In the data below, which lines hold "each"? Copy every one.
───── The data
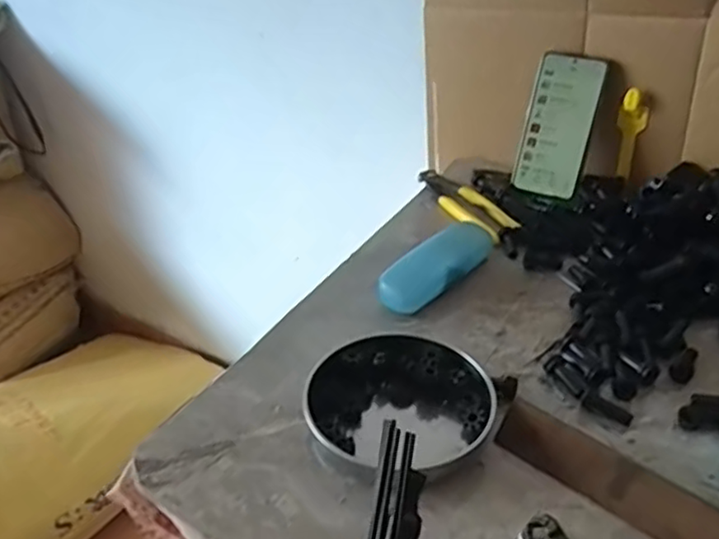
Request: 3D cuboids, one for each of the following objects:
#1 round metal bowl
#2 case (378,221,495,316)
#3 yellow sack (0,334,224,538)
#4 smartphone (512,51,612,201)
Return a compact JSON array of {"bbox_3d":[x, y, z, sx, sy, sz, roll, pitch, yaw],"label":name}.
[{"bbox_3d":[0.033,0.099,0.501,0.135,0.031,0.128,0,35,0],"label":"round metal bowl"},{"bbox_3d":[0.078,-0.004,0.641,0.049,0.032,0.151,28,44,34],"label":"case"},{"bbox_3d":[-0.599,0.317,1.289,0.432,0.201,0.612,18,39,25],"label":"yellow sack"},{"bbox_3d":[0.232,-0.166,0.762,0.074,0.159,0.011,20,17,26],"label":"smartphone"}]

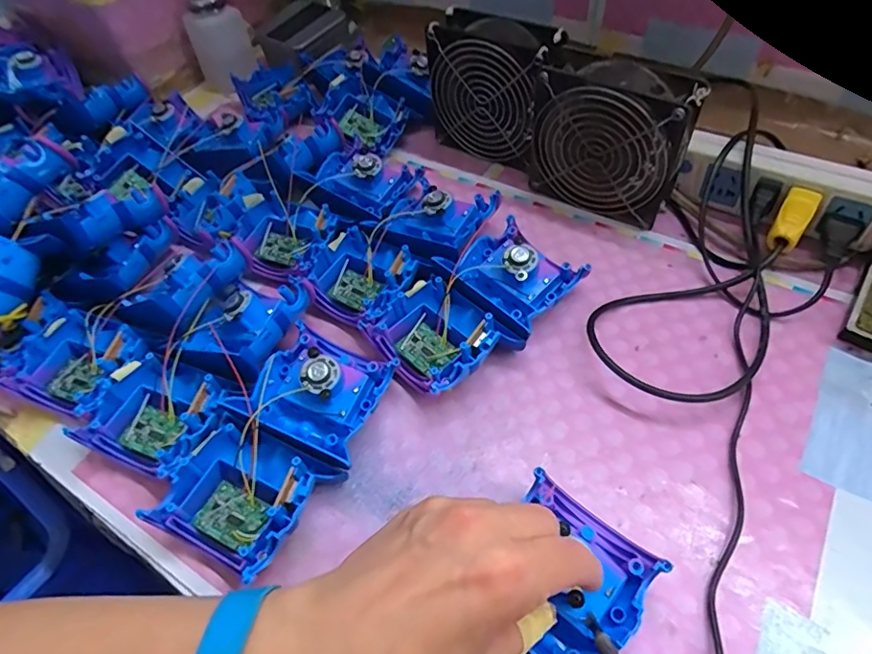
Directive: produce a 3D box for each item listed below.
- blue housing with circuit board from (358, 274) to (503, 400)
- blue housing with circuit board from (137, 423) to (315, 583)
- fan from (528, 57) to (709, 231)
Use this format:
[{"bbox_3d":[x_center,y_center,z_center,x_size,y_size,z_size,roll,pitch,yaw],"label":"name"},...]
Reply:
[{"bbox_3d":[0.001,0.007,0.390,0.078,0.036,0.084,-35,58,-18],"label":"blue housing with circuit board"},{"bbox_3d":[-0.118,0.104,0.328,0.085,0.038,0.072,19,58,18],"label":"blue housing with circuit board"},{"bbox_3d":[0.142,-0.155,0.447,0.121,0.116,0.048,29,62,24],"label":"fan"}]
──────────
Exercise answer:
Request: 3D cuboids, one for each of the following objects:
Directive: produce a 3D box for each item listed below.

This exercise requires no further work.